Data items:
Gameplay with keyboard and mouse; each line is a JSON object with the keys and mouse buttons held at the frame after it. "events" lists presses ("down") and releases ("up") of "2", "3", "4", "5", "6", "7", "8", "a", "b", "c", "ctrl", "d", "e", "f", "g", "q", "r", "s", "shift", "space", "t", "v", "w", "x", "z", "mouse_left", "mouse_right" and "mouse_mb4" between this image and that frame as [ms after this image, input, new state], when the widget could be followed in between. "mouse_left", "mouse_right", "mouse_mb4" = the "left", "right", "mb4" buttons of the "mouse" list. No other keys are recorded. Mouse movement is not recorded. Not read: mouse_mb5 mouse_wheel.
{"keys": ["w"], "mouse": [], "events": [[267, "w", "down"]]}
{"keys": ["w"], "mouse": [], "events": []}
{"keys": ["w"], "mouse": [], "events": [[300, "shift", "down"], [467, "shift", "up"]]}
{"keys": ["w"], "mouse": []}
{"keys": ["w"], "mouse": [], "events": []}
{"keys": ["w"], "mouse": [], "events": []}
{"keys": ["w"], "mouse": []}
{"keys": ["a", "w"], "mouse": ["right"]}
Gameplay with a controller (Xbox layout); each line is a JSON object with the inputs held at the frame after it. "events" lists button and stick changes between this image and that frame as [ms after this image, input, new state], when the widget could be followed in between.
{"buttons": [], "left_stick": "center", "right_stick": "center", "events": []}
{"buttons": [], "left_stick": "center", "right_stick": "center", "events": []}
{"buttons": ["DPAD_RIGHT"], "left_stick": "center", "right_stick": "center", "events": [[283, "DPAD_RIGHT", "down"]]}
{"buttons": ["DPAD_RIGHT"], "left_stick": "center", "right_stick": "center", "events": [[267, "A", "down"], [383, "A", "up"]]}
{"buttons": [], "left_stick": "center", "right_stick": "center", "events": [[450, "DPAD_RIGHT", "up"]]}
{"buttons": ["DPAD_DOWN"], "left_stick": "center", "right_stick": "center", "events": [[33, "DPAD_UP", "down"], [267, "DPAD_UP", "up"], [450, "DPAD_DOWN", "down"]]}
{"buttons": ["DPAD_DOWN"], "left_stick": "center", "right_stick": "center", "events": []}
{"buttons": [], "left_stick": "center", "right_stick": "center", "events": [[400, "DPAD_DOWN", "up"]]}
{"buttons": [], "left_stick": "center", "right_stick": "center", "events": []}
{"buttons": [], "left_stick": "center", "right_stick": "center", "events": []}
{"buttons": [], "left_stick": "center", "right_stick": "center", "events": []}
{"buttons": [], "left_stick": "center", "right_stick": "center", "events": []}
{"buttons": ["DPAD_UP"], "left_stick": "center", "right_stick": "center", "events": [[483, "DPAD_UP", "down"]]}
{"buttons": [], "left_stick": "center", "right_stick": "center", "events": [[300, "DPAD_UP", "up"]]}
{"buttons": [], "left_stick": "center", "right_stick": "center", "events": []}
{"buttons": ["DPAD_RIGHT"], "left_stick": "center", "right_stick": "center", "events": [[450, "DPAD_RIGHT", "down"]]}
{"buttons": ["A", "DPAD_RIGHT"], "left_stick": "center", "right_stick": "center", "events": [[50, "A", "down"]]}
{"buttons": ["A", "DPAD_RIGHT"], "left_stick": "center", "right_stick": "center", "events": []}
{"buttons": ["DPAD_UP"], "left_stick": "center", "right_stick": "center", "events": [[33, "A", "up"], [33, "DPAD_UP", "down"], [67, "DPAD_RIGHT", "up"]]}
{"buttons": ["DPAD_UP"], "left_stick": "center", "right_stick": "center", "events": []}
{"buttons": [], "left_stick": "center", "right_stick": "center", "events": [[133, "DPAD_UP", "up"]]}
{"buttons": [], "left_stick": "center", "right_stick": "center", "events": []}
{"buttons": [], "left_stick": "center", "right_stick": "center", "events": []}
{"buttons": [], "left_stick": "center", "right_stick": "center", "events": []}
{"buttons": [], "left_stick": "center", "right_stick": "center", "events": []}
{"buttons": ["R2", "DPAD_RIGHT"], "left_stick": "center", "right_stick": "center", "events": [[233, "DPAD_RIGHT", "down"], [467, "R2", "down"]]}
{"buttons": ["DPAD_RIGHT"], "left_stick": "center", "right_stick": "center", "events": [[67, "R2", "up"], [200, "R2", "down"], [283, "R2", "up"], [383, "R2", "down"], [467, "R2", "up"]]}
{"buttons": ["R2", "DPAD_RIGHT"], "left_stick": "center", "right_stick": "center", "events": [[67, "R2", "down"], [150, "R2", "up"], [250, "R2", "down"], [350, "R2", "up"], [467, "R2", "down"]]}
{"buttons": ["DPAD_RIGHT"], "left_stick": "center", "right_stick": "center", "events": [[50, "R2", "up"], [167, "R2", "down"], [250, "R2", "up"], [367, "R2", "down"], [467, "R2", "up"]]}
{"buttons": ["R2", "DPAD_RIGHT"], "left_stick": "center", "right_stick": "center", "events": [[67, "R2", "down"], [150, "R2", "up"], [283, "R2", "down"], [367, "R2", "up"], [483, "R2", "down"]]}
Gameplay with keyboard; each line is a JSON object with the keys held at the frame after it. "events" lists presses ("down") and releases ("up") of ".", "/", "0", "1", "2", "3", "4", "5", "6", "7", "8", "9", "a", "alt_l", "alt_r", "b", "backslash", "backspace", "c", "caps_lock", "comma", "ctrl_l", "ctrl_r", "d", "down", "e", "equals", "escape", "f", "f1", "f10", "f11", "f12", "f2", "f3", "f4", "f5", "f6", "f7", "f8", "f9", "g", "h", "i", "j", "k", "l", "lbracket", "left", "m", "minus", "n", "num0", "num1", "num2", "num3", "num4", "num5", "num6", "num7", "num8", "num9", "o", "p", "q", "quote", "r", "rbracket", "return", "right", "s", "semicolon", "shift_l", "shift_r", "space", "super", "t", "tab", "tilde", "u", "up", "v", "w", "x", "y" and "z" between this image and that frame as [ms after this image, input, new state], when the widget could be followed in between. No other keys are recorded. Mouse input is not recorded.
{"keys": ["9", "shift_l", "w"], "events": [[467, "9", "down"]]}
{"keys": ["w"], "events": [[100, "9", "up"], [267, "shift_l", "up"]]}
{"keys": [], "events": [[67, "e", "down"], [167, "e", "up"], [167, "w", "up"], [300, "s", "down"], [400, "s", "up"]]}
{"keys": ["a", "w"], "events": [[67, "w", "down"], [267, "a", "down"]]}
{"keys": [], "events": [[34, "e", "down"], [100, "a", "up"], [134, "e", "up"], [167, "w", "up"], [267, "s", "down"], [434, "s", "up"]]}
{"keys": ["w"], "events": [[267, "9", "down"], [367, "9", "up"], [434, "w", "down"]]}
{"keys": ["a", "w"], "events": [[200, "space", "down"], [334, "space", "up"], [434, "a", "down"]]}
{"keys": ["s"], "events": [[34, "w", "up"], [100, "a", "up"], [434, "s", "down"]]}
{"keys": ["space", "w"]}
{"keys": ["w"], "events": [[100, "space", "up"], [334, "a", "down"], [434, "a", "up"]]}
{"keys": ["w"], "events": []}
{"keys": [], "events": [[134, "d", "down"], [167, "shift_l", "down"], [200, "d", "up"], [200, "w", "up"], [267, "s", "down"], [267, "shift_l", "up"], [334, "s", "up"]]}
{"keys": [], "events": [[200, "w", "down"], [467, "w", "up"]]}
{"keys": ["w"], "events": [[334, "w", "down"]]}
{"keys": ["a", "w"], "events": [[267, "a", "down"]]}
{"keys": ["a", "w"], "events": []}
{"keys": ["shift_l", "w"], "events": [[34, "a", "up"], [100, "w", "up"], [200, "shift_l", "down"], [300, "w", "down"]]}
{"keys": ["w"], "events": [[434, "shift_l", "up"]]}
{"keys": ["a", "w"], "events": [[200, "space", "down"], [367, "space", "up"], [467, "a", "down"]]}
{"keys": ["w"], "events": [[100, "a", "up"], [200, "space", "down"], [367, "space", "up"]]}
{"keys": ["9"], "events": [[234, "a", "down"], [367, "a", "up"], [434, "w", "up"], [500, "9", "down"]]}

(DIRECTIONS):
In the records above, find each line that mentions the string "when", then copy it.

(SOLUTION TO THIS PROBLEM):
Gameplay with keyboard and mouse; each line is a JSON object with the keys and mouse buttons held at the frame after it. "events" lists presses ("down") and releases ("up") of "2", "3", "4", "5", "6", "7", "8", "a", "b", "c", "ctrl", "d", "e", "f", "g", "q", "r", "s", "shift", "space", "t", "v", "w", "x", "z", "mouse_left", "mouse_right" and "mouse_mb4" between this image and that frame as [ms after this image, input, new state], when the widget could be followed in between. "mouse_left", "mouse_right", "mouse_mb4" = the "left", "right", "mb4" buttons of the "mouse" list. No other keys are recorded. Mouse movement is not recorded. Not read: mouse_mb5 mouse_wheel.
Gameplay with a controller (Xbox layout); each line is a JSON object with the inputs held at the frame after it. "events" lists button and stick changes between this image and that frame as [ms after this image, input, new state], when the widget could be followed in between.
Gameplay with keyboard; each line is a JSON object with the keys held at the frame after it. "events" lists presses ("down") and releases ("up") of ".", "/", "0", "1", "2", "3", "4", "5", "6", "7", "8", "9", "a", "alt_l", "alt_r", "b", "backslash", "backspace", "c", "caps_lock", "comma", "ctrl_l", "ctrl_r", "d", "down", "e", "equals", "escape", "f", "f1", "f10", "f11", "f12", "f2", "f3", "f4", "f5", "f6", "f7", "f8", "f9", "g", "h", "i", "j", "k", "l", "lbracket", "left", "m", "minus", "n", "num0", "num1", "num2", "num3", "num4", "num5", "num6", "num7", "num8", "num9", "o", "p", "q", "quote", "r", "rbracket", "return", "right", "s", "semicolon", "shift_l", "shift_r", "space", "super", "t", "tab", "tilde", "u", "up", "v", "w", "x", "y" and "z" between this image and that frame as [ms after this image, input, new state], when the widget could be followed in between. No other keys are recorded. Mouse input is not recorded.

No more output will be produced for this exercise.